Case Report
Copyright ©The Author(s) 2022. Published by Baishideng Publishing Group Inc. All rights reserved.
World J Clin Cases. Apr 26, 2022; 10(12): 3872-3878
Published online Apr 26, 2022. doi: 10.12998/wjcc.v10.i12.3872
Cryoballoon pulmonary vein isolation and left atrial appendage occlusion prior to atrial septal defect closure: A case report
Yu-Cheng Wu, Mei-Xiang Wang, Ge-Cai Chen, Zhong-Bao Ruan, Qing-Qing Zhang
Yu-Cheng Wu, Mei-Xiang Wang, Ge-Cai Chen, Zhong-Bao Ruan, Department of Cardiology, Taizhou People’s Hospital, Taizhou 225300, Jiangsu Province, China
Qing-Qing Zhang, Department of Endocrinology, Taizhou People’s Hospital, Taizhou 225300, Jiangsu Province, China
Author contributions: Wu YC and Wang MX contributed to data collection, original draft preparation and writing; Chen GC and Ruan ZB contributed to operations and monitoring; Zhang QQ contributed to conceptualization, writing, reviewing and editing.
Supported by Taizhou People’s Hospital Scientific Research Start-Up Fund Project, No. QDJJ202113.
Informed consent statement: All study participants, or their legal guardian, provided informed written consent prior to study enrollment.
Conflict-of-interest statement: The authors declared no potential conflicts of interest with respect to the research, authorship, and/or publication of this article.
CARE Checklist (2016) statement: The authors have read the CARE Checklist (2016), and the manuscript was prepared and revised according to the CARE Checklist (2016).
Open-Access: This article is an open-access article that was selected by an in-house editor and fully peer-reviewed by external reviewers.
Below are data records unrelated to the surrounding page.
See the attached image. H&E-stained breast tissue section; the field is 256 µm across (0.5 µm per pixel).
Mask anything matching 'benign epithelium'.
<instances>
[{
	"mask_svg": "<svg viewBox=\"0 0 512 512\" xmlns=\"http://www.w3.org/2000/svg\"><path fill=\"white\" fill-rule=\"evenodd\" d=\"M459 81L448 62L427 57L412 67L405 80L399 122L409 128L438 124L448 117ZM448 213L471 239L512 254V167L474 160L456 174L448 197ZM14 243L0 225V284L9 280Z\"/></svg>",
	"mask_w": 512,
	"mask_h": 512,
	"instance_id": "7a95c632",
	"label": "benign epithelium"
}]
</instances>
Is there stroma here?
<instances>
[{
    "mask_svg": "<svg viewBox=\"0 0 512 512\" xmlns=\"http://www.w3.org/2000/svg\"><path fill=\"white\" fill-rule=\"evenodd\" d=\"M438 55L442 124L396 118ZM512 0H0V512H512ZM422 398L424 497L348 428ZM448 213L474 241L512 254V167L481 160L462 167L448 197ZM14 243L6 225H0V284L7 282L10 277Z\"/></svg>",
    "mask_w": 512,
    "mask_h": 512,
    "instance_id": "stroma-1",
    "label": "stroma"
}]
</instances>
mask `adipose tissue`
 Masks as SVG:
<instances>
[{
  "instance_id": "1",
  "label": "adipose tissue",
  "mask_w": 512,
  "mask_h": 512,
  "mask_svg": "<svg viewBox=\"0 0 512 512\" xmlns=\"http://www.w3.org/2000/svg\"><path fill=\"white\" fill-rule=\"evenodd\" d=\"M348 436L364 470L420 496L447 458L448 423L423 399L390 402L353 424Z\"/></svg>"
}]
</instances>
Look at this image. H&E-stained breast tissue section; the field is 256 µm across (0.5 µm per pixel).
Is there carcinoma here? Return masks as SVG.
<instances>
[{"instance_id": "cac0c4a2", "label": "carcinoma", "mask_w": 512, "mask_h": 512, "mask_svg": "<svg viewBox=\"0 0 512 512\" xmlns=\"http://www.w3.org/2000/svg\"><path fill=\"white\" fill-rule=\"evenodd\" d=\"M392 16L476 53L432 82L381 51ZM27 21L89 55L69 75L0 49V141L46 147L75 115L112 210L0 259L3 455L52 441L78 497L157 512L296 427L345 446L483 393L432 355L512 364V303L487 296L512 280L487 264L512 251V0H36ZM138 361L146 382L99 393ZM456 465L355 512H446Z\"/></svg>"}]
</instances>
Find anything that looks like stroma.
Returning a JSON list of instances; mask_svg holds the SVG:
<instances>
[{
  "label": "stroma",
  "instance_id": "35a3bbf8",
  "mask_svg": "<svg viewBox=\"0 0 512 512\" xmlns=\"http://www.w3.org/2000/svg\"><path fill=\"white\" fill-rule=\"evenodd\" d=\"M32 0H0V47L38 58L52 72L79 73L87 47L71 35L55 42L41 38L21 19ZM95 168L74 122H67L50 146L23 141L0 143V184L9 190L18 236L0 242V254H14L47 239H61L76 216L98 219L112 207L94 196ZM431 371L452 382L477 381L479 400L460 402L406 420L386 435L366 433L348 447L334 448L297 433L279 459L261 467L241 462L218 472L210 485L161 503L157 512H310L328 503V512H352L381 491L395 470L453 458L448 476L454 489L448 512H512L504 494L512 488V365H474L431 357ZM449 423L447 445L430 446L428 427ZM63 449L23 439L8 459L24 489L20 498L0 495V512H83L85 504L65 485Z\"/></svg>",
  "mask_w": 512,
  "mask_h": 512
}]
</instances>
It is distributed in accordance with the Creative Commons Attribution NonCommercial (CC BY-NC 4.0) license, which permits others to distribute, remix, adapt, build upon this work non-commercially, and license their derivative works on different terms, provided the original work is properly cited and the use is non-commercial. See: https://creativecommons.org/Licenses/by-nc/4.0/
Corresponding author: Qing-Qing Zhang, MD, Doctor, Department of Endocrinology, Taizhou People’s Hospital, No. 366 Taihu Road, Taizhou 225300, Jiangsu Province, China. 2567181759@qq.com
Received: August 17, 2021
Peer-review started: August 17, 2021
First decision: December 17, 2021
Revised: January 6, 2022
Accepted: March 6, 2022
Article in press: March 6, 2022
Published online: April 26, 2022
Processing time: 246 Days and 23.4 Hours
Abstract
BACKGROUND

In patients who suffer from both atrial fibrillation (AF) and atrial septal defect (ASD), cryoballoon pulmonary vein isolation (PVI), sequential left atrial appendage (LAA) occlusion and ASD closure could be a strategy for effective prevention of stroke and right heart failure.

CASE SUMMARY

A 65-year-old man was admitted to our institution due to recurrent episodes of palpitations and shortness of breath for 2 years, which had been worsening over the last 48 h. He had a history of AF, ASD, coronary heart disease with stent implantation and diabetes. Physical and laboratory examinations showed no abnormalities. The score of CHA2DS2VASc was 3, and HAS-BLED was 1. Echocardiography revealed a 25-mm secundum ASD. Pulmonary vein (PV) and LAA anatomy were assessed by cardiac computed tomography. PV mapping with 10-pole Lasso catheter was performed following ablation of all four PVs with complete PVI. Following the cryoballoon PVI, the patient underwent LAA occlusion under transesophageal echocardiographic monitoring. Lastly, a 34-mm JIYI ASD occlude device was implanted. A follow-up transesophageal echocardiography at 3 mo showed proper position of both devices and neither thrombi nor leakage was found.

CONCLUSION

Sequential cryoballoon PVI and LAA occlusion prior to ASD closure can be performed safely in AF patients with ASD.

Keywords: Atrial fibrillation; Atrial septal defect; Cryoballoon; Pulmonary vein isolation; Left atrial appendage occlusion; Case report

Core Tip: Patients who suffer from atrial septal defect (ASD) with atrial fibrillation are prone to right heart dysfunction and embolism. We report the first case treated with a 3-in-1 procedure (cryoballoon pulmonary vein isolation and left atrial appendage occlusion prior to ASD closure), which may not be performed routinely. However, for ASD patients complicated with poorly controlled atrial fibrillation and unable to tolerate long-term oral anticoagulants, this 3-in-1 procedure can be considered.